**** Given data ****
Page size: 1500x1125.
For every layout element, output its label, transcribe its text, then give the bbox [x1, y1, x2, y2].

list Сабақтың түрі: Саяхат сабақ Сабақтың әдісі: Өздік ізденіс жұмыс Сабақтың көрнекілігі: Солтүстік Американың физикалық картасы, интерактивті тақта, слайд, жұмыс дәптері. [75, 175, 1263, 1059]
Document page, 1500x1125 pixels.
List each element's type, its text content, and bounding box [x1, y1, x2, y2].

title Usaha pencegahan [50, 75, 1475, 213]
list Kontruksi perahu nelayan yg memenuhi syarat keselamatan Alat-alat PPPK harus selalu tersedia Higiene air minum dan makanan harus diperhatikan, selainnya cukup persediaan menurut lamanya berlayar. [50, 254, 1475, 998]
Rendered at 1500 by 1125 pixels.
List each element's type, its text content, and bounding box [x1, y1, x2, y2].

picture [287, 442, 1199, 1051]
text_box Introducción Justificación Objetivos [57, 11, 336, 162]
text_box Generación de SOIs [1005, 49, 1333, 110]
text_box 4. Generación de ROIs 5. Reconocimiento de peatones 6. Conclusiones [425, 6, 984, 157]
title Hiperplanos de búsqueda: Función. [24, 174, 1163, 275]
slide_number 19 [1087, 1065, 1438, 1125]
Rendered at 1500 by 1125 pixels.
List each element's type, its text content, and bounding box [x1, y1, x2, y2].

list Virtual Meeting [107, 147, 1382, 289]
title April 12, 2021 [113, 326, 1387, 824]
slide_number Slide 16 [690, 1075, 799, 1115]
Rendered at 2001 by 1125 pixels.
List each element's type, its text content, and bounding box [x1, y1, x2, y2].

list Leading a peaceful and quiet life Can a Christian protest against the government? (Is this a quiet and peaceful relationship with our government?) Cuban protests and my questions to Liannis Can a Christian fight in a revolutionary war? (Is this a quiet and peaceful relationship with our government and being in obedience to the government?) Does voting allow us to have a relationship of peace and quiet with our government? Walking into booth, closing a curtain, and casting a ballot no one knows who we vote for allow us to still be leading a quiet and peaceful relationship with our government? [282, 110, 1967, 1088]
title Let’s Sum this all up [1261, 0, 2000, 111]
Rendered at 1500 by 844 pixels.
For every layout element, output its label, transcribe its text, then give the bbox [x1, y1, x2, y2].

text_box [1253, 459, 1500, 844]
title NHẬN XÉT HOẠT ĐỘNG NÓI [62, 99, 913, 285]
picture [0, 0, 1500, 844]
****
=== What to work on ===
The full data, transcribed without change, is the expected answer.

=== Task answer ===
Page size: 1500x1125.
For every layout element, output its label, transcribe its text, then give the bbox [x1, y1, x2, y2].

list Сабақтың түрі: Саяхат сабақ Сабақтың әдісі: Өздік ізденіс жұмыс Сабақтың көрнекілігі: Солтүстік Американың физикалық картасы, интерактивті тақта, слайд, жұмыс дәптері. [75, 175, 1263, 1059]
Document page, 1500x1125 pixels.
List each element's type, its text content, and bounding box [x1, y1, x2, y2].

title Usaha pencegahan [50, 75, 1475, 213]
list Kontruksi perahu nelayan yg memenuhi syarat keselamatan Alat-alat PPPK harus selalu tersedia Higiene air minum dan makanan harus diperhatikan, selainnya cukup persediaan menurut lamanya berlayar. [50, 254, 1475, 998]
Rendered at 1500 by 1125 pixels.
List each element's type, its text content, and bounding box [x1, y1, x2, y2].

picture [287, 442, 1199, 1051]
text_box Introducción Justificación Objetivos [57, 11, 336, 162]
text_box Generación de SOIs [1005, 49, 1333, 110]
text_box 4. Generación de ROIs 5. Reconocimiento de peatones 6. Conclusiones [425, 6, 984, 157]
title Hiperplanos de búsqueda: Función. [24, 174, 1163, 275]
slide_number 19 [1087, 1065, 1438, 1125]
Rendered at 1500 by 1125 pixels.
List each element's type, its text content, and bounding box [x1, y1, x2, y2].

list Virtual Meeting [107, 147, 1382, 289]
title April 12, 2021 [113, 326, 1387, 824]
slide_number Slide 16 [690, 1075, 799, 1115]
Rendered at 2001 by 1125 pixels.
List each element's type, its text content, and bounding box [x1, y1, x2, y2].

list Leading a peaceful and quiet life Can a Christian protest against the government? (Is this a quiet and peaceful relationship with our government?) Cuban protests and my questions to Liannis Can a Christian fight in a revolutionary war? (Is this a quiet and peaceful relationship with our government and being in obedience to the government?) Does voting allow us to have a relationship of peace and quiet with our government? Walking into booth, closing a curtain, and casting a ballot no one knows who we vote for allow us to still be leading a quiet and peaceful relationship with our government? [282, 110, 1967, 1088]
title Let’s Sum this all up [1261, 0, 2000, 111]
Rendered at 1500 by 844 pixels.
For every layout element, output its label, transcribe its text, then give the bbox [x1, y1, x2, y2].

text_box [1253, 459, 1500, 844]
title NHẬN XÉT HOẠT ĐỘNG NÓI [62, 99, 913, 285]
picture [0, 0, 1500, 844]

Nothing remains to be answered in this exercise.